SELECTED EXTRACT ::
· · · · ·

Notes to Unaudited Consolidated Financial Statements
(amounts in thousands, except per share data)
 

 
(1)    Basis of Presentation
 
The condensed consolidated financial statements, other than the consolidated balance sheet of December 31, 2001, included herein are unaudited; however, they contain all normal recurring accruals and adjustments which, in the opinion of management, are necessary to present fairly the consolidated balance sheets of iDine Rewards Network Inc. (formerly Transmedia Network Inc.) and its subsidiaries (collectively, the “Company”) at September 30, 2002, the consolidated results of its statements of income and comprehensive income (loss) for the three and nine months ended September 30, 2002 and 2001 and the consolidated statements of cash flows for the nine months ended September 30, 2002 and 2001. All intercompany accounts and transactions have been eliminated. The results of operations for the three and nine months ended September 30, 2002 are not necessarily indicative of the results to be expected for the full year.

· · · · ·

ENTRIES PROVIDED ::
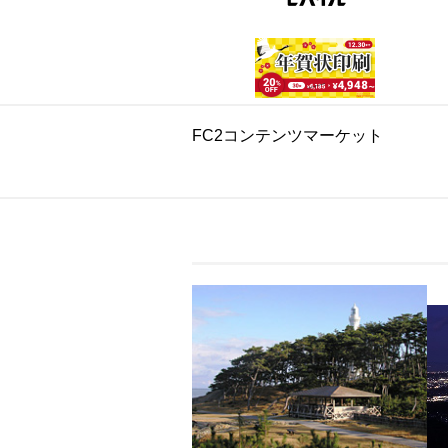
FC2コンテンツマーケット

· · · · ·

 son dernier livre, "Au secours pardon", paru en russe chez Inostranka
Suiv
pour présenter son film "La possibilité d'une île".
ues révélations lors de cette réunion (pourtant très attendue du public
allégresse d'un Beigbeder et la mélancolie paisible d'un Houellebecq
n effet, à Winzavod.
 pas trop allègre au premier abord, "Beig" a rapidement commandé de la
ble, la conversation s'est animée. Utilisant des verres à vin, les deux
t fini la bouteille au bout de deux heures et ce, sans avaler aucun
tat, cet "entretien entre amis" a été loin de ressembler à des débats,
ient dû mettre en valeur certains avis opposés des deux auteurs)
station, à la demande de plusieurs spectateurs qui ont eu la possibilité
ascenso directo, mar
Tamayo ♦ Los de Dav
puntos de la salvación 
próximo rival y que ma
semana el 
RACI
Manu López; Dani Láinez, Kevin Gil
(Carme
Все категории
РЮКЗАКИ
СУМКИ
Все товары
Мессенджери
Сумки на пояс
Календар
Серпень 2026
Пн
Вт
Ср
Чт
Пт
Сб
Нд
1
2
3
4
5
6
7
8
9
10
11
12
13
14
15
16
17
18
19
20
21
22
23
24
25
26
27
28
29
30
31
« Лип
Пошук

· · · · ·

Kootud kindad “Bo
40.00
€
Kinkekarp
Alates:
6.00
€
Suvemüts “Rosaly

· · · · ·

EXERCISE REQUIREMENTS ::
Carry the financial statement notes forward past their final sentence. The lines above come from a separate source.

TASK OUTPUT ::
The accompanying unaudited consolidated financial statements do not include all footnotes and certain financial presentations normally required under accounting principles generally accepted in the United States. Therefore, these financial statements should be read in conjunction with the audited consolidated financial statements and notes thereto for the year ended September 30, 2001, included in the Company’s Form 10-K filed with the Securities and Exchange Commission on December 31, 2001 and the audited consolidated financial statements and notes thereto for the transition period ended December 31, 2001, included in the Company’s Form 10-KT filed with the Securities and Exchange Commission on March 26, 2002. The balance sheet as of December 31, 2001 was derived from the registrant’s audited consolidated financial statements.
 
Cost of sales is composed of the cost of Rights to receive sold, related transaction processing fees and provision for Rights to receive losses.
 
Certain prior year amounts have been reclassified to conform to the current presentation.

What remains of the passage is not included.